A number of studies have indicated that mechanical load induces MMP expression/activation (see [37] for a review), especially in the aging/degenerating disc [10, 38, 39]. In our present work, we found a significantly greater proportion of cells with MMP28 immunolocalization in herniated discs compared with nonherniated discs. There is some evidence that mechanical compression can produce a very large release of active MMP28 in heterotrophic scars; these findings may suggest that MMP28 may play a role in restructuring the ECM during loading and healing conditions [16]. It may therefore be important for future studies of MMP28 in the disc to assess its expression in models designed to assess loading and disc matrix failure and herniation.
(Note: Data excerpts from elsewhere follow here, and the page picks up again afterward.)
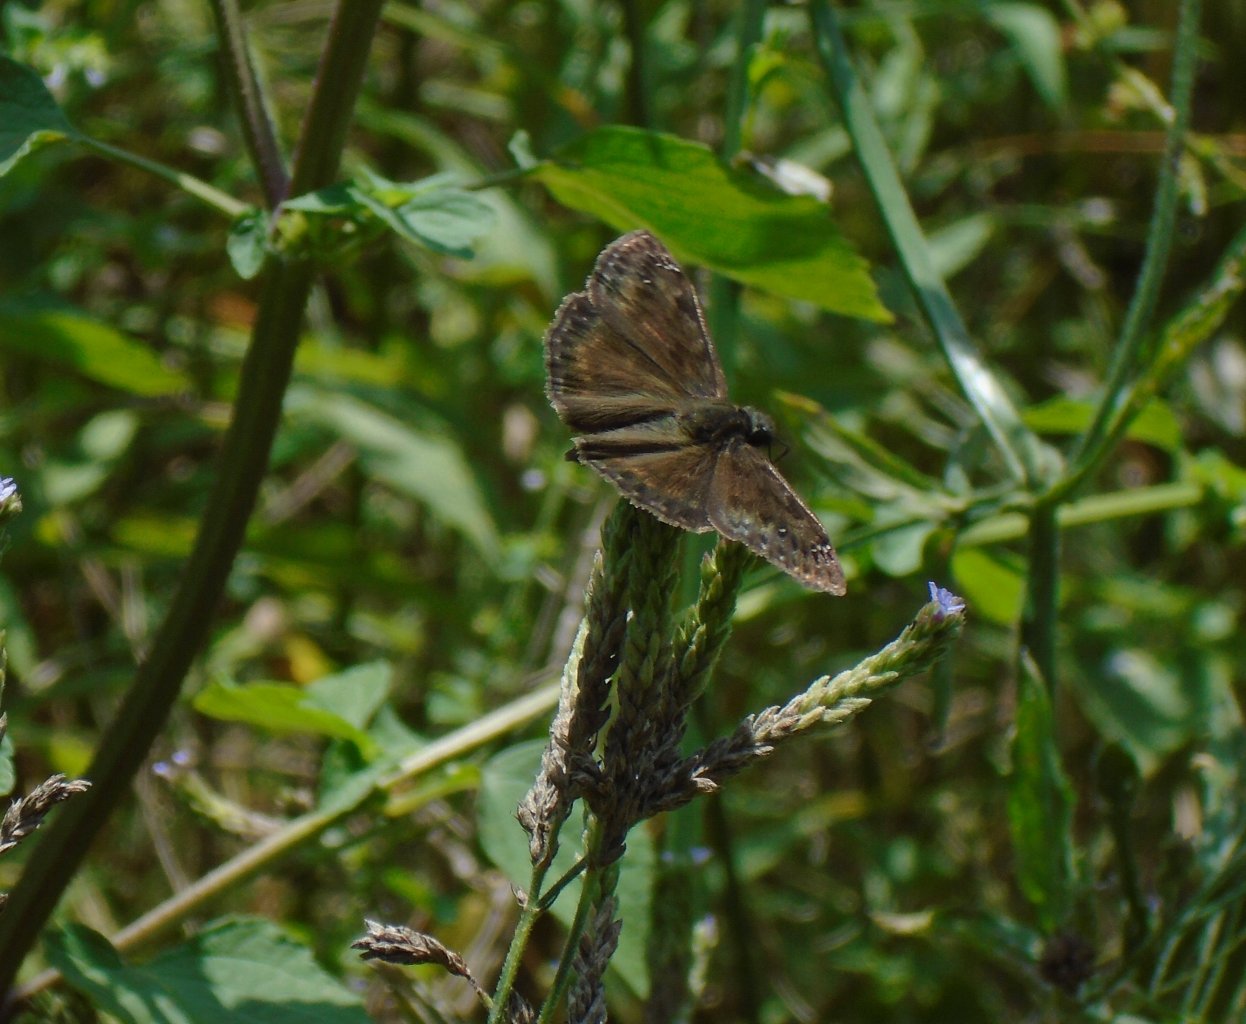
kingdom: Animalia
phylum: Arthropoda
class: Insecta
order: Lepidoptera
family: Hesperiidae
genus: Gesta
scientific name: Gesta
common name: Horace's Duskywing
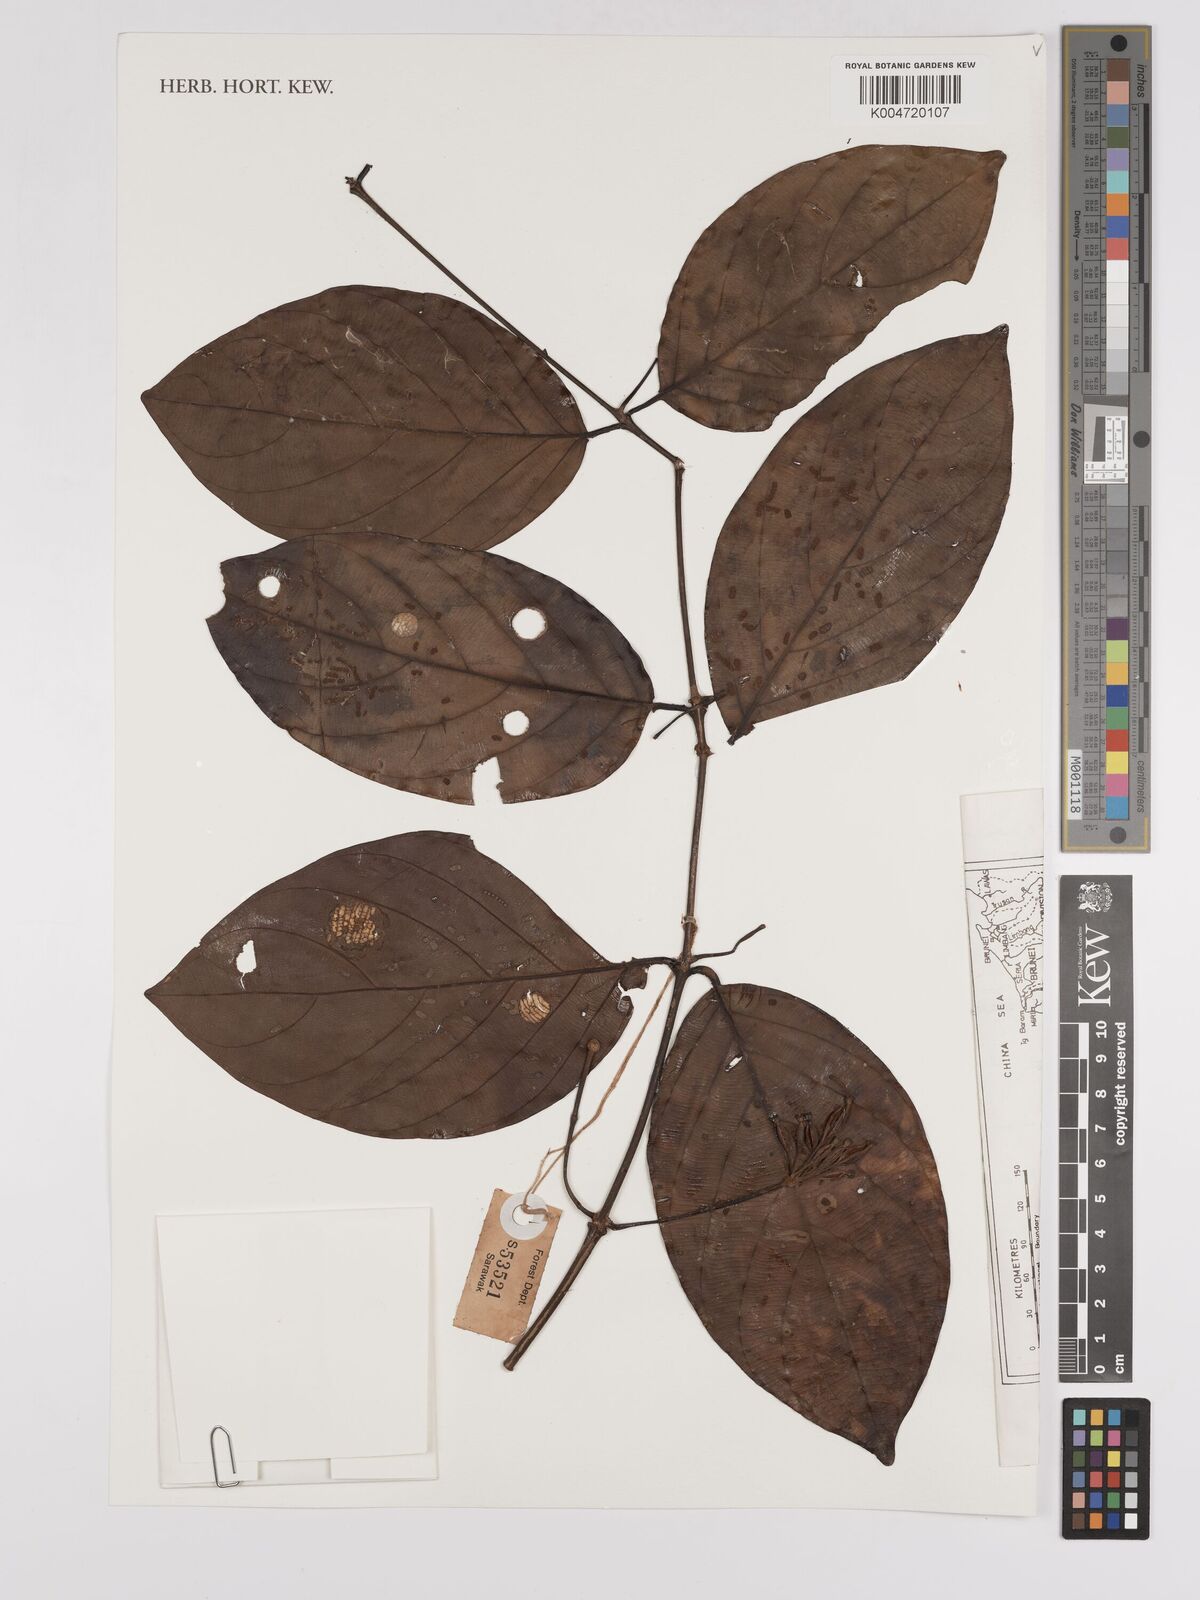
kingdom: Plantae
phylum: Tracheophyta
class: Magnoliopsida
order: Gentianales
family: Rubiaceae
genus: Uncaria
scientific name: Uncaria
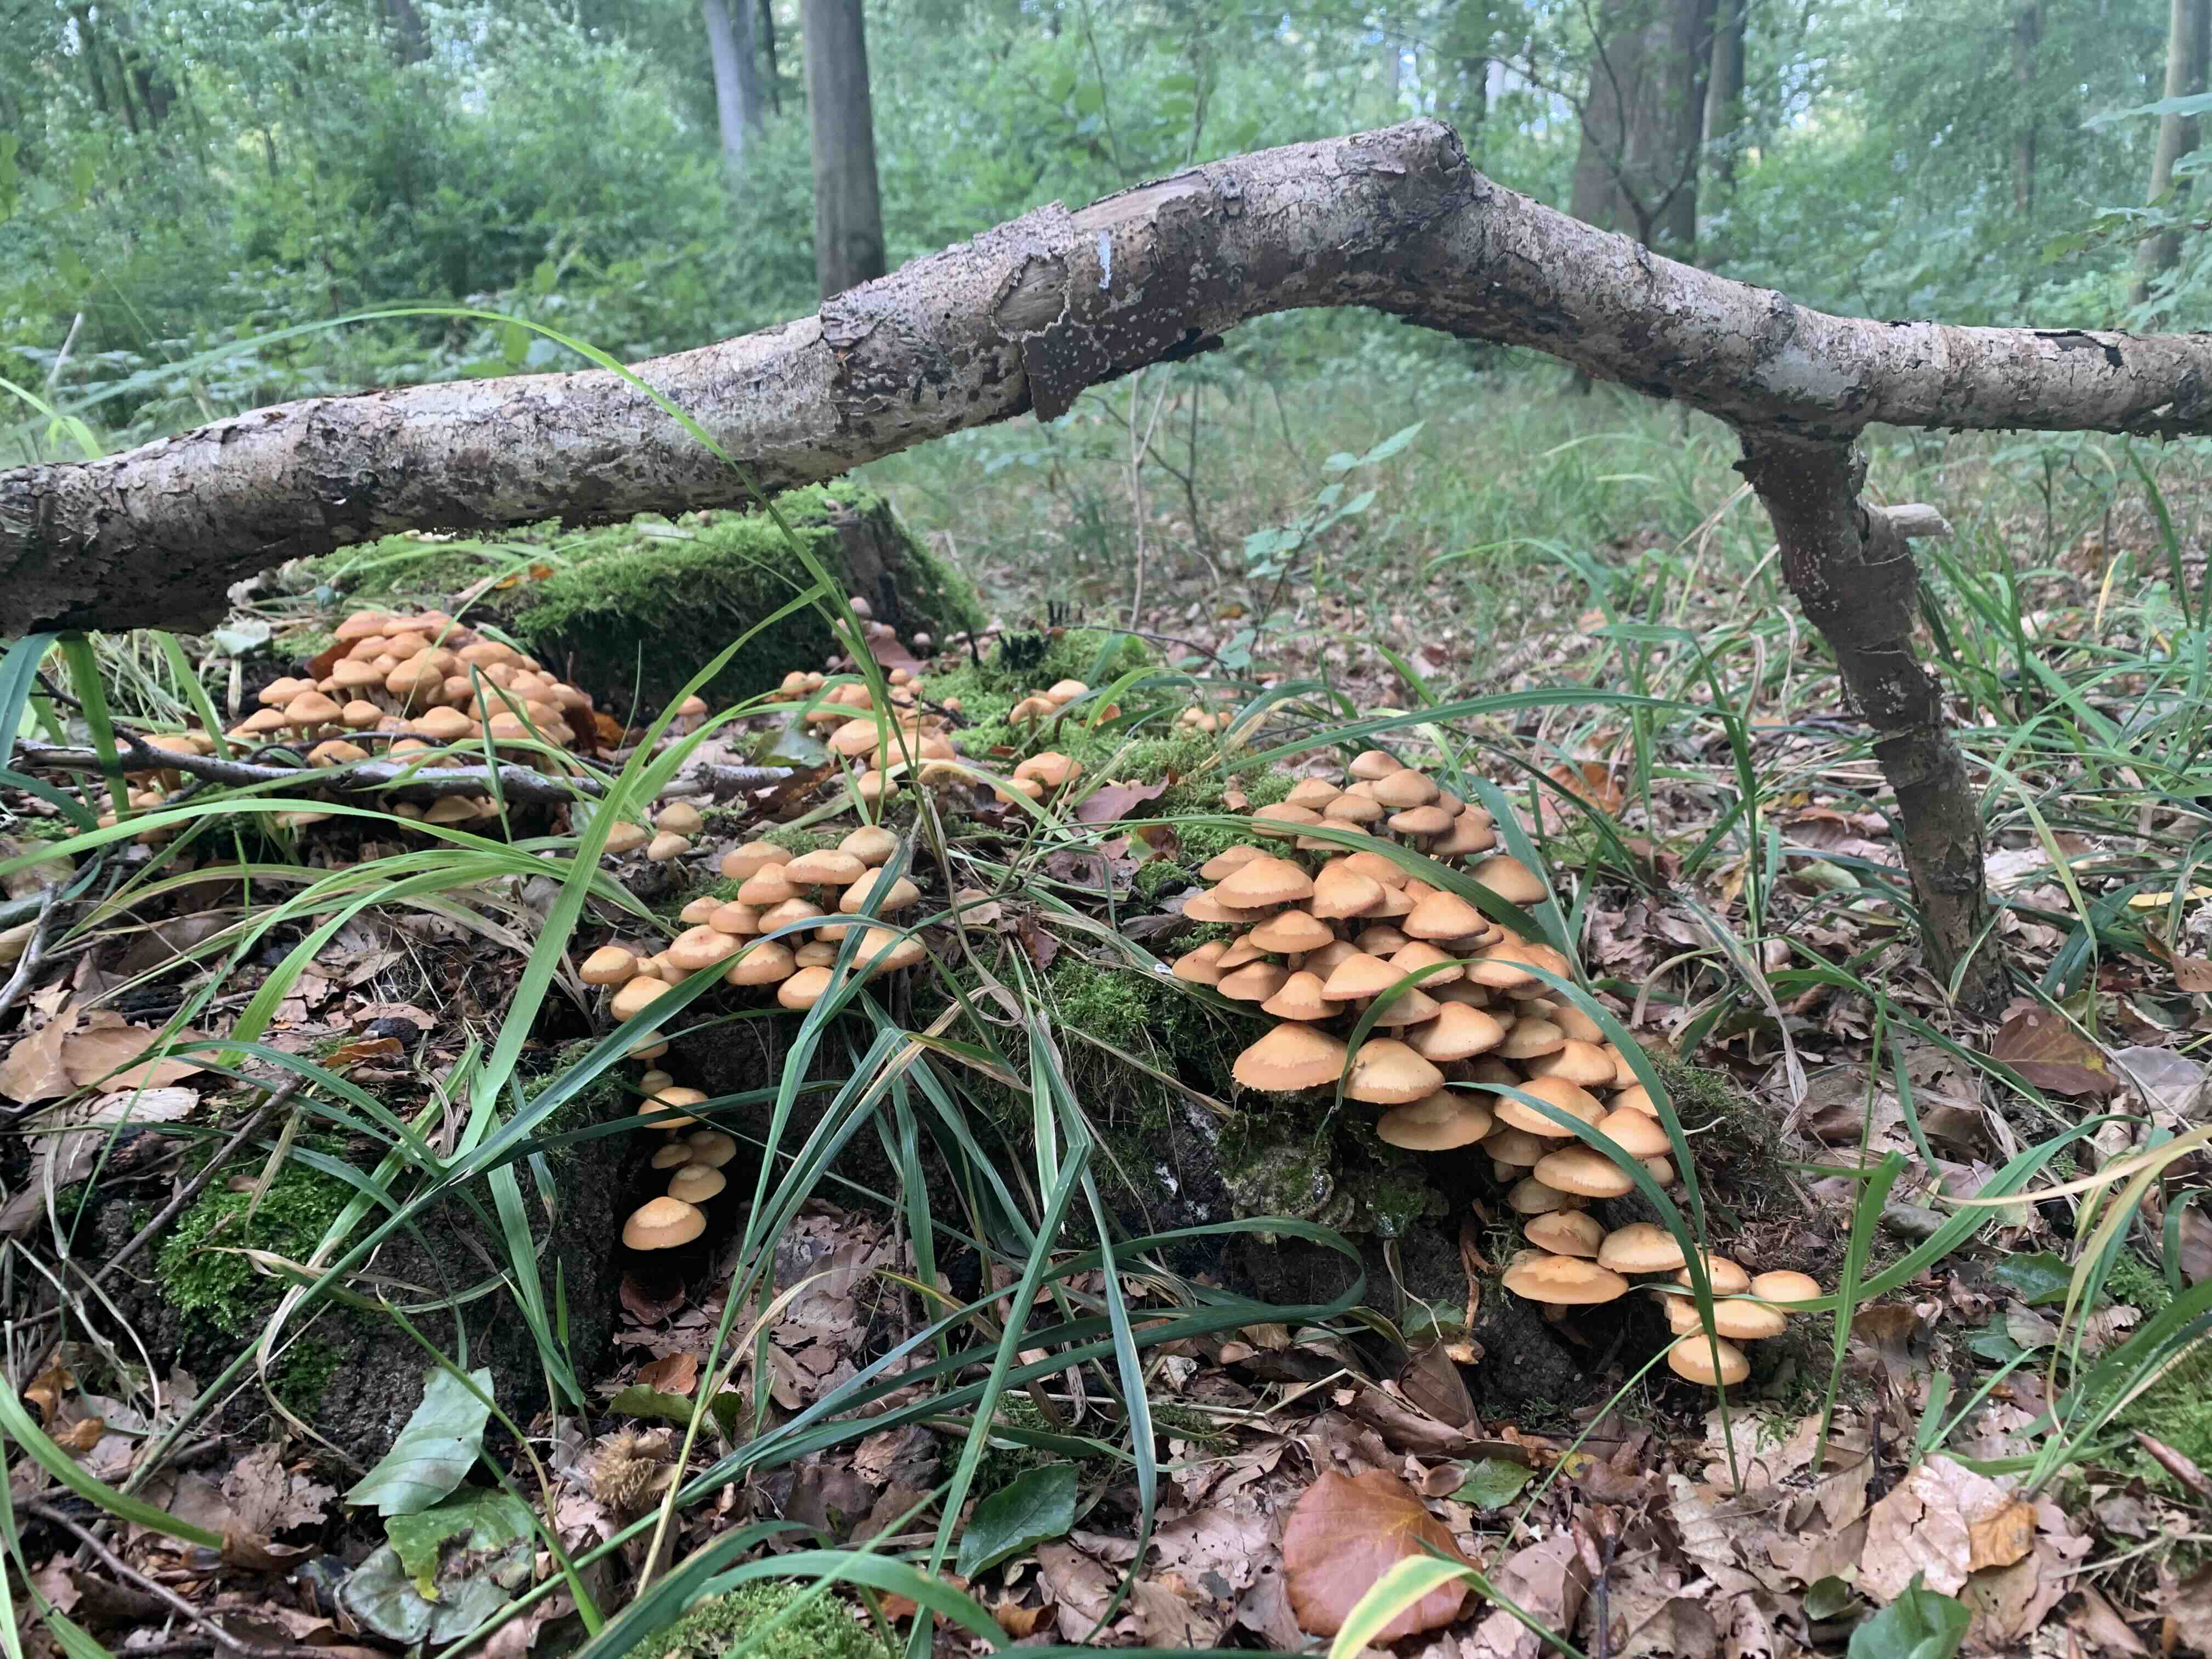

It should also be noted that although the degradative changes in the disc are well recognized in the nucleus pulposus, here we saw a high proportion of cellular immunolocalization of MMP28 in the outer annulus, which may relate to biochemical stress patterns in the outer lamellar regions of degenerating discs.

Conclusions

The findings presented here show the first documentation of intervertebral disc expression and production of MMP28, a recently identified MMP. Data are important because of the key role of MMPs in disc turnover and homeostasis, and because of previous findings that pointed to a role for this MMP in matrix repair. Both cytoplasmic and ECM localization of MMP28 was present within the disc, with a greater proportion of cells with MMP28 immunolocalization in the outer annulus compared with the inner annulus and nucleus pulposus. A significantly greater cellular localization was also found in herniated discs compared with nonherniated discs. MMP28 was absent in the ECM of healthier Grade I to II discs, but was present in the ECM of 61% of the more degenerated Grade III to V discs (P = 0.0018). The results presented here point to the importance of future studies exploring the potential role of MMP28 in disc matrix homeostasis and turnover.